Radiative forces are always in play. They simply increase as the core becomes hotter.

Gradients of density of the hard vacuum may initiate the motions of particles and produce a central source for gravity for the overall protostar disk. Smaller gradients inside this larger gradient should become more homogeneous as mixing from the larger gradient occurs.

That is not obvious. Because you have energy present in the system, you also have a mechanism for maintaining various gradients, including mass density gradients.

It is assumed that the IMC is cold and condensing. Since no plasma exists very little electromagnetic forces should occur except for the random weaker static charges.

You may underestimate the impact even relatively small fields can have in this sort of environment.

I am curious how the fluid dynamic forces would be applied. Are there any general equations that may be applied for the computer modeling ?

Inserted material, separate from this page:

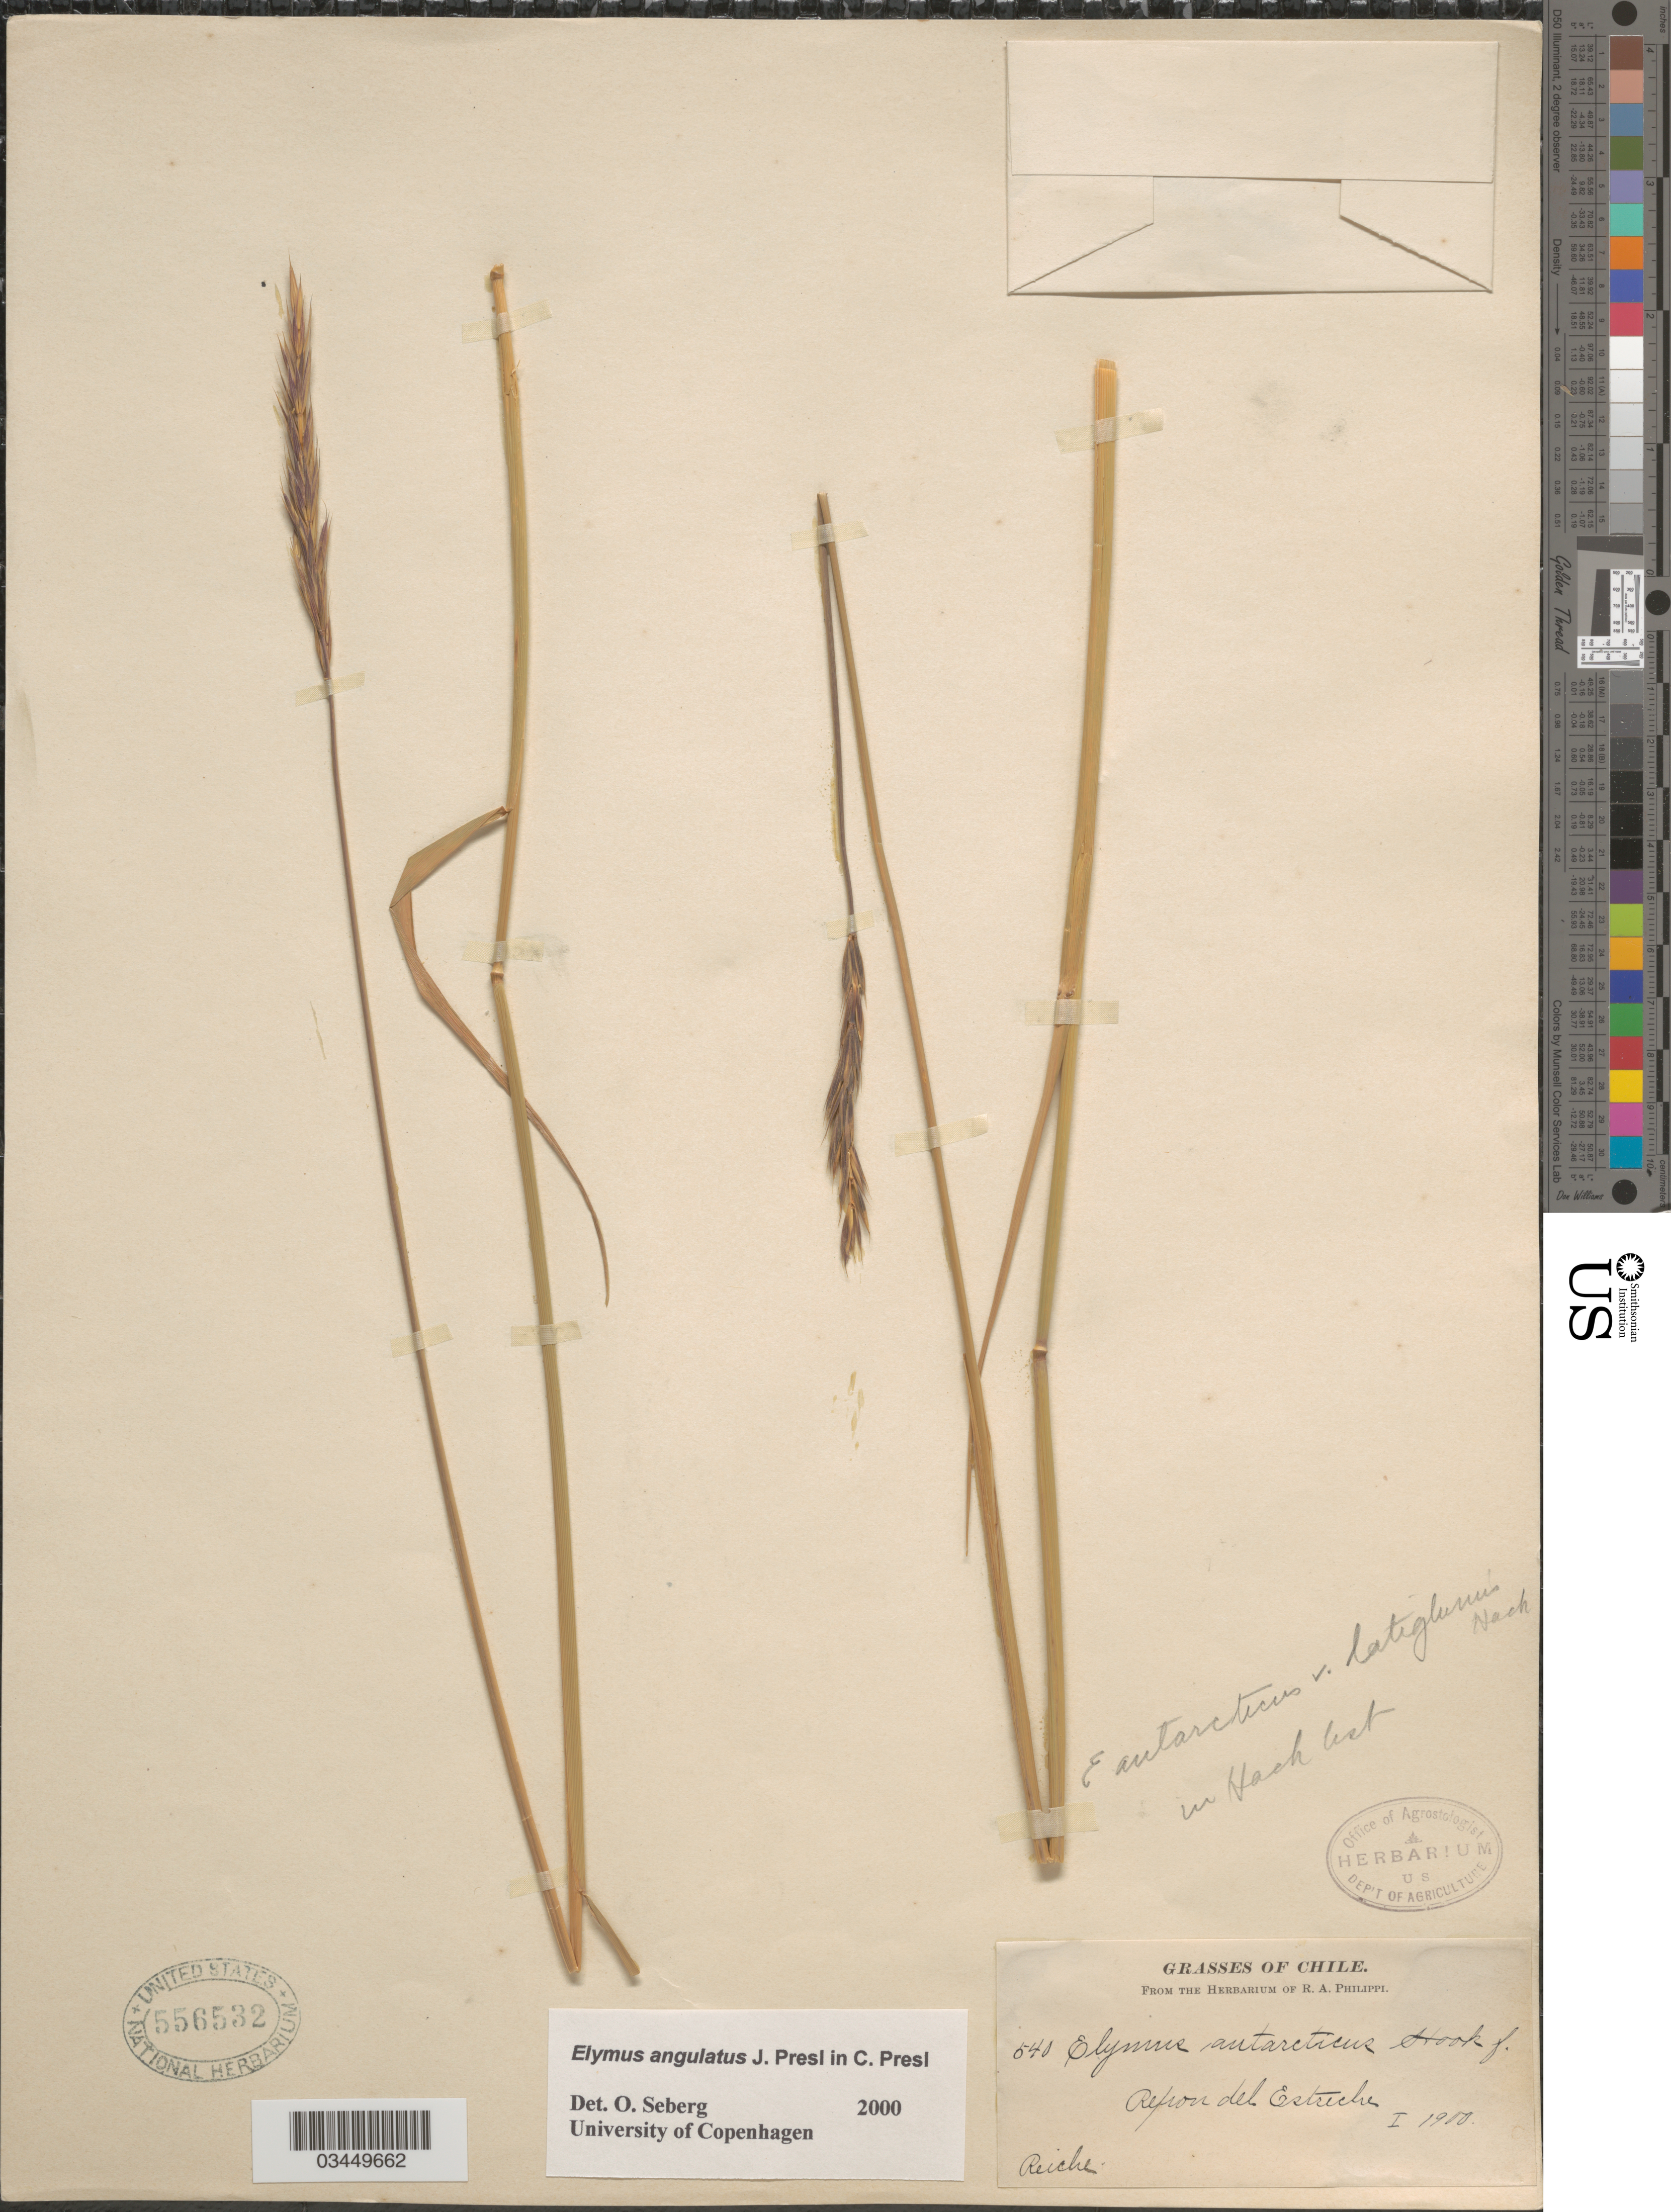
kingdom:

Fluid dynamics are the main component of stellar system formation models. Without applying the standard equations of fluid dynamics, you wouldn't even get accretion discs. This is probably the single most important factor in determining system dynamics (other than gravity, which provides the energy).

[dougettinger]

These few questions may be outside your realm of knowledge, Chris. I do not know how accessible the input data is for computer modeling of protostar or solar system genesis. For fluid dynamic considerations is Bernoilli's Equation, Euler's Equations or the Navier-Stokes Equations utilized ? Are the protostar disk materials for this modeling considered to be viscous or inviscid flows ? Compressible or incompressible flows ? Turbulent or laminar flows ? Electrically conducting flows ? Does the computer modeling use equations for gravity, fluid dynamics, thermodynamics, electromagnatic forces, and radiative forces simultaneously ? We may be closer to being God than I ever thought was possible.

Doug Ettinger
Pittsburgh, PA
01/19/11

[Chris Peterson]

These few questions may be outside your realm of knowledge, Chris. I do not know how accessible the input data is for computer modeling of protostar or solar system genesis. For fluid dynamic considerations is Bernoilli's Equation, Euler's Equations or the Navier-Stokes Equations utilized ? Are the protostar disk materials for this modeling considered to be viscous or inviscid flows ? Compressible or incompressible flows ? Turbulent or laminar flows ? Electrically conducting flows ? Does the computer modeling use equations for gravity, fluid dynamics, thermodynamics, electromagnatic forces, and radiative forces simultaneously ?

I don't know the specifics of the modeling used. I do know something about this sort of modeling in general, and it probably applies here. Models can have physical components and they can have empirical components. Everybody likes physical components and prefers avoiding the empirical (but this isn't always possible). You would expect a model that includes fluid dynamics to utilize all the available physical theory, which includes the equations you mention. The other stuff you bring up- viscous vs nonviscous, laminar vs turbulent, etc will be outputs of the model, not inputs or something to be considered.

And yes, AFAIK stellar system models consider all the factors you list. Fluid dynamics is just one process. The model won't be accurate without including all the physical processes presumed to be factors. Models generally improve in three ways: the physics get better, and the number of factors solved for increase, and the resolution (time and space) improve.